Additionally, America has long had a commitment to creating public, transparent records of interests in real estate, including the chain of title; MERS destroyed that by creating an opaque system that fails to keep track of past transfers.  Stock ownership, by contrast, has never been publicly accessible, and the only area where chain of title is relevant is Section 11 (which, incidentally, has also been undermined by DTC).

That said, even the DTC-share immobilization system has been plagued by recordkeeping and legal problems; it is simply that at the end of the day, these problems are far less devastating to the lives of individual people than are the problems with MERS.
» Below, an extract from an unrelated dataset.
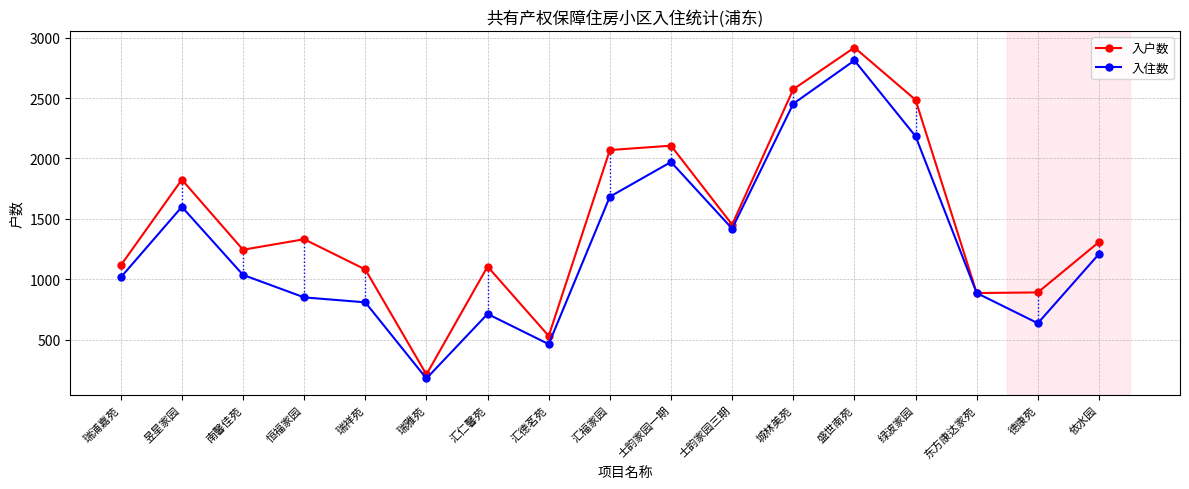

What is the difference between the maximum and minimum values in the 入户数 series?

2705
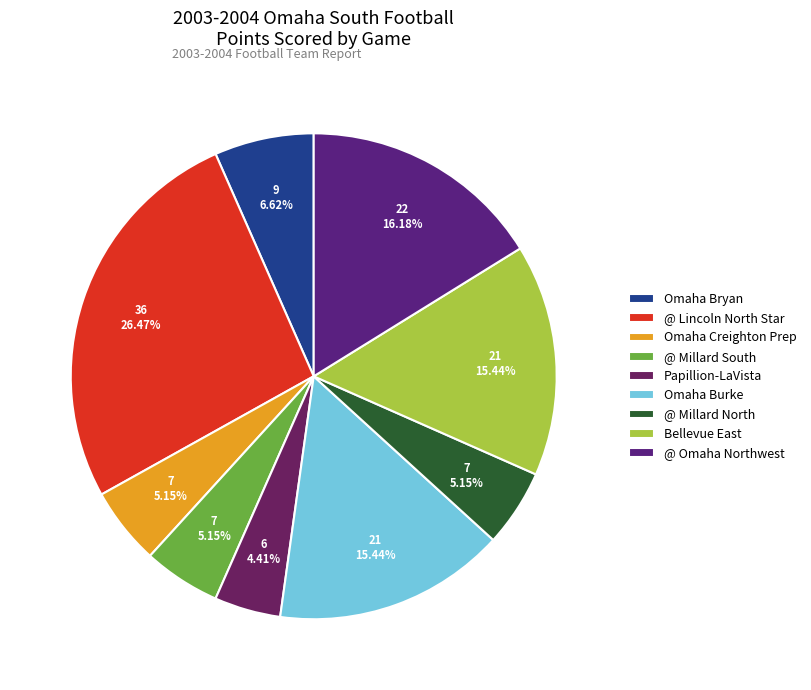

How many segments does this pie chart have?

9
For example, stock ownership does involve an ongoing relationship with the issuing corporation (though one far more attenuated than in the ongoing relationships between borrowers and lenders in a mortgage loan), and errors/gaps in recordkeeping can affect that relationship.  Marcel Kahan and Edward Rock wrote about the “Hanging Chads of Corporate Voting,” detailing how voting procedures may be inadequate to keep up with share immobilization.  Moreover, the DTC system – which operates at the federal level – has created uncertainty with respect to state-level recordkeeping systems.  See In re Appraisal of Dell; Dole Case Illustrates Problems in Shareholder System.

But ultimately, a lost or miscounted shareholder vote, or even lost payments in a merger, are peanuts compared someone losing their home in a legally defective foreclosure, or simply the inability of a homeowner to develop a workout plan.
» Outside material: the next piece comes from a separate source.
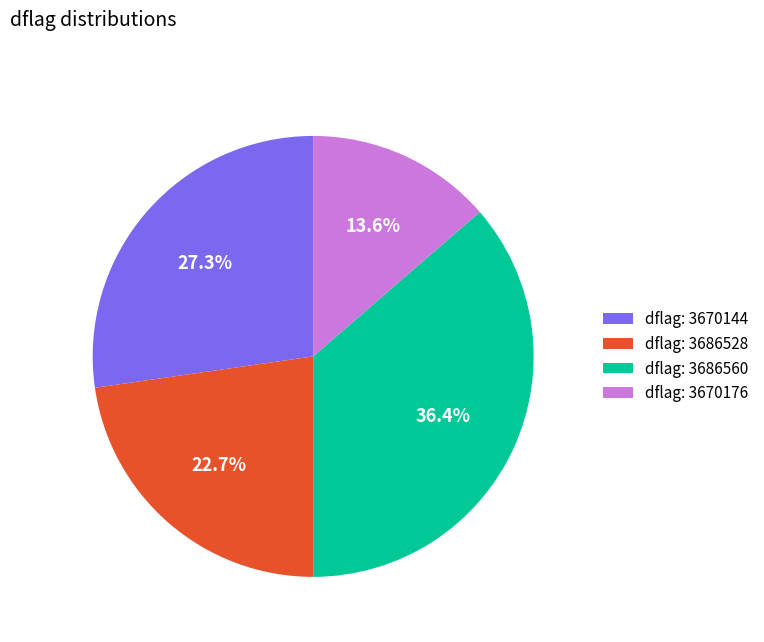

Which slice is the largest?

dflag: 3686560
Perhaps fundamentally, then, the difference is about the power imbalances.  The corporate issuer of stock - the constant at the center of shifting shareholder bases - ultimately is the one with control over resources; shareholders' rights and powers are fairly minimal.  By contrast, the "issuer" of the mortgage note - the individual borrower who remains constant at the center of shifting lenders - is the most vulnerable player in the lending system, at the mercy of a rotating cast of sophisticated mortgagees and servicers.  A trading scheme like DTC/share immobilization, designed to accommodate those with very little power vis a vis the obligor, is not one that will do justice when the power relationships are reversed.

Point being, there were a lot of red flags - that might have been evident earlier - in trying to privately model a mortgage transfer system on the federally-mandated system for transferring stock, but here we are.  The banks weren't wrong about the problems with dealing with local recording systems in today's economy; but a true fix will require public mandates and coordination across all jurisdictions.

Ann Lipton | Permalink


Because "Cede & Co." shows up in case names: "DTC’s nominee name (Cede & Co.) is listed as the registered owner on the records of the issuer maintained by its transfer agent."